11名も無きAAのようです:2015/10/10(土) 05:14:28 ID:cQB6.m2k0


 今でも鮮明に思い出せる。


 同じように夜中に目が覚め、暇に耐えかねた私は散歩に出掛けた。
 コンビニまで行って帰ろうと思い、十分足らずの道を歩いていく。
 その帰り道だった。私は行く先の街路灯の真下に、異常な光景を見てしまった。


 街路灯の真下には、既に息絶えた人間と、それの返り血に服を濡らし、ただ茫然と立ち尽くす女性の姿があった。
 その手に凶器は無かったが、かわりに、彼女は人間の頭部を片手にぶら下げていた。


 私は絶叫を飲み込んで息を殺した。しかし女に気付かれてしまい、彼女の視線がこちらに向いた。
 音の無い真っ暗闇の中、唯一街路灯に照らされた私達は、まるで舞台に立つ二人の演者のようだった。

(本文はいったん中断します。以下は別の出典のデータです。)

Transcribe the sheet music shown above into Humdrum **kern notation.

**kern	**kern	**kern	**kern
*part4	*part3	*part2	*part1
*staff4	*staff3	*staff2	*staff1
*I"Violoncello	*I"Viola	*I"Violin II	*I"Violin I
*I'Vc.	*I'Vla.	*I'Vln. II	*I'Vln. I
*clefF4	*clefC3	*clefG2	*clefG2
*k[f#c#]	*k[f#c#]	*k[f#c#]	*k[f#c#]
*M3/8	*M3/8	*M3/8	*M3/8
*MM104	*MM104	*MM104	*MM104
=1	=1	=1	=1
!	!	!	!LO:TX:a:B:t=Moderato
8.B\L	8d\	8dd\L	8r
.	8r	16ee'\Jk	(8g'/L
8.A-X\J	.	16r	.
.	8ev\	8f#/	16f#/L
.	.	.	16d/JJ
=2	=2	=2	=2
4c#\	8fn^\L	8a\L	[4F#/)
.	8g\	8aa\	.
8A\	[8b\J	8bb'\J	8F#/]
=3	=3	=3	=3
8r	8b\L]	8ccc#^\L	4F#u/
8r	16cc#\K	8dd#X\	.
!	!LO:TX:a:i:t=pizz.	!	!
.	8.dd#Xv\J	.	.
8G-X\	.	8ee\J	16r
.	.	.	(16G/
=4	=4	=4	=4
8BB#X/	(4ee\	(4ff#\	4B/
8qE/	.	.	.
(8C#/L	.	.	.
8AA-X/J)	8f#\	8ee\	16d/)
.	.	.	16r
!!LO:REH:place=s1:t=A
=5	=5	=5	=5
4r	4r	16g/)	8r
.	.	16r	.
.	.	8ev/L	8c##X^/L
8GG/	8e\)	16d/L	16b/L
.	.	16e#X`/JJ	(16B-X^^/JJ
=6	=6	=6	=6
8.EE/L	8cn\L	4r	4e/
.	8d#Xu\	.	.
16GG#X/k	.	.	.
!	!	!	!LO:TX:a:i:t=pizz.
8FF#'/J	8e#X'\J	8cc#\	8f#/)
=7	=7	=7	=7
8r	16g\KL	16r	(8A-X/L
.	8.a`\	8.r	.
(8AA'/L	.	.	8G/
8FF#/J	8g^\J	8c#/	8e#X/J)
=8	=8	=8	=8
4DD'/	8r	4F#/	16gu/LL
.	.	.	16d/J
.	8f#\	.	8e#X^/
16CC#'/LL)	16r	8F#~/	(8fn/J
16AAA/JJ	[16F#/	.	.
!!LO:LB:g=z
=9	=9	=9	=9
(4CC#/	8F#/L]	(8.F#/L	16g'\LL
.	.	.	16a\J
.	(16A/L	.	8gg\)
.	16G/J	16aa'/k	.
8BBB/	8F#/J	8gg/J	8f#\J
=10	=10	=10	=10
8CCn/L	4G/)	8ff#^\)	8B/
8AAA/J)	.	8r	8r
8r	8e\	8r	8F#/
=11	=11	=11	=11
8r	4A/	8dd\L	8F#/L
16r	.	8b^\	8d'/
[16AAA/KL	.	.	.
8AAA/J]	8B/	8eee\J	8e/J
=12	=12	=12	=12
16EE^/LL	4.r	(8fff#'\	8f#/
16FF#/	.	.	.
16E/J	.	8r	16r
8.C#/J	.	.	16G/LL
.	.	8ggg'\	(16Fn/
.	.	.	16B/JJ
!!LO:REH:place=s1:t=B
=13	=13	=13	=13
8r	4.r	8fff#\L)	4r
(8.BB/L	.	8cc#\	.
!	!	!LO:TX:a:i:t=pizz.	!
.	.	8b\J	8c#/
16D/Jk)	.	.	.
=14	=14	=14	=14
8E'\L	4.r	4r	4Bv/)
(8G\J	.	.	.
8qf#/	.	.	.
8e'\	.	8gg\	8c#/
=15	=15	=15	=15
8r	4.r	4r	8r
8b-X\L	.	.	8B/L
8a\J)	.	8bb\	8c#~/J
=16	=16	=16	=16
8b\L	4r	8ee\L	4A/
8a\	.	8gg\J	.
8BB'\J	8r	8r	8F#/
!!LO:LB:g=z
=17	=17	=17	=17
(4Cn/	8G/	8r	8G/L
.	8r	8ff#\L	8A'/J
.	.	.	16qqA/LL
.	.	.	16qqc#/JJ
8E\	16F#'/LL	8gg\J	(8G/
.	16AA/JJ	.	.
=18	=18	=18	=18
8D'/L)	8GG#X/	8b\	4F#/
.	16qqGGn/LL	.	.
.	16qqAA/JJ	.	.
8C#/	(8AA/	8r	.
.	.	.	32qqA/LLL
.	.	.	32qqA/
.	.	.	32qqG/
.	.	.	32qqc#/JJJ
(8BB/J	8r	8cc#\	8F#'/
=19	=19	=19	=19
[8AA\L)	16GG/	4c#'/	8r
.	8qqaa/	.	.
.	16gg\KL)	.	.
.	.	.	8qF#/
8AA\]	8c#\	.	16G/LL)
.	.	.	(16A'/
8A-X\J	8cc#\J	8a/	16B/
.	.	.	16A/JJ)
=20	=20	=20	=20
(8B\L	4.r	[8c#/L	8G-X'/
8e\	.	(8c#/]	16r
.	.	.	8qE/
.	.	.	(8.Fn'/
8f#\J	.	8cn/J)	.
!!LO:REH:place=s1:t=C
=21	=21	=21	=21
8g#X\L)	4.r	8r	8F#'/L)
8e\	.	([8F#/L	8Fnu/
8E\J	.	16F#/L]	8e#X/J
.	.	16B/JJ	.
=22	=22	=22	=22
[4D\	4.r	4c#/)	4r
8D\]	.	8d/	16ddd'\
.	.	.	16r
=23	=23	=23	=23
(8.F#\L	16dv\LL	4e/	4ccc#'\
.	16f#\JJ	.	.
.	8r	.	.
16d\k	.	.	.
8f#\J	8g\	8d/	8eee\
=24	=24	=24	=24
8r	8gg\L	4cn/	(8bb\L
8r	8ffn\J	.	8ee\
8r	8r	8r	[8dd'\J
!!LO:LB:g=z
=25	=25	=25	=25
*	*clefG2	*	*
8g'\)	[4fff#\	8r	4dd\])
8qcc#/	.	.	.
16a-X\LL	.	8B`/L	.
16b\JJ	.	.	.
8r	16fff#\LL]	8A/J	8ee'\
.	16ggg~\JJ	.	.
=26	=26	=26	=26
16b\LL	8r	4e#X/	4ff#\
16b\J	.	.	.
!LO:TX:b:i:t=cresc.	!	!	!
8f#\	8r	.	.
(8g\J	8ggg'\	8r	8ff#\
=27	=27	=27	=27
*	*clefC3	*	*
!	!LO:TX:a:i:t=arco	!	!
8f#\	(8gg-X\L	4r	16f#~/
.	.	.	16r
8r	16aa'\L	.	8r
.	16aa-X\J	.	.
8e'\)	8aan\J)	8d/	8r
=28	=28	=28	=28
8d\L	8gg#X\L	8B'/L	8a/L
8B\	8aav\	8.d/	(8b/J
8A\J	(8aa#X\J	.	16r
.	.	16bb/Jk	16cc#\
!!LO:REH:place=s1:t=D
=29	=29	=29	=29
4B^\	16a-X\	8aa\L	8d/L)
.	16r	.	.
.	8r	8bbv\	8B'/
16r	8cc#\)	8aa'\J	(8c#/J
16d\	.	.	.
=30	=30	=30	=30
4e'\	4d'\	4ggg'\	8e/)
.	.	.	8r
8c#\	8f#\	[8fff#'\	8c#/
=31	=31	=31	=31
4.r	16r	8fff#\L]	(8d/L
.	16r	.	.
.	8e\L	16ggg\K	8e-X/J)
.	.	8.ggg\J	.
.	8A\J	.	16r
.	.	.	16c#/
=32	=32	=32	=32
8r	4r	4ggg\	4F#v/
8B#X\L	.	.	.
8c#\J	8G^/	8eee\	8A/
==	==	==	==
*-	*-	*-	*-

 目を合わせたまま私は後ずさった。巻き込まれてしまう、と思ったのだ。
 殺されるという恐怖は一切無く、ただ、この人と長く一緒に居たら駄目だと直感した。

 言葉も交わしてはいけない。目を合わせる事すら駄目だと思い、目を伏せる。
 無関係で居なければ日常が壊されてしまう。その感覚に体を任せ、私は一目散に逃げ出した。
 決して追われはしなかったが、私はとにかく走り続けた。


 ……そういう経験が、こんな夜にあった。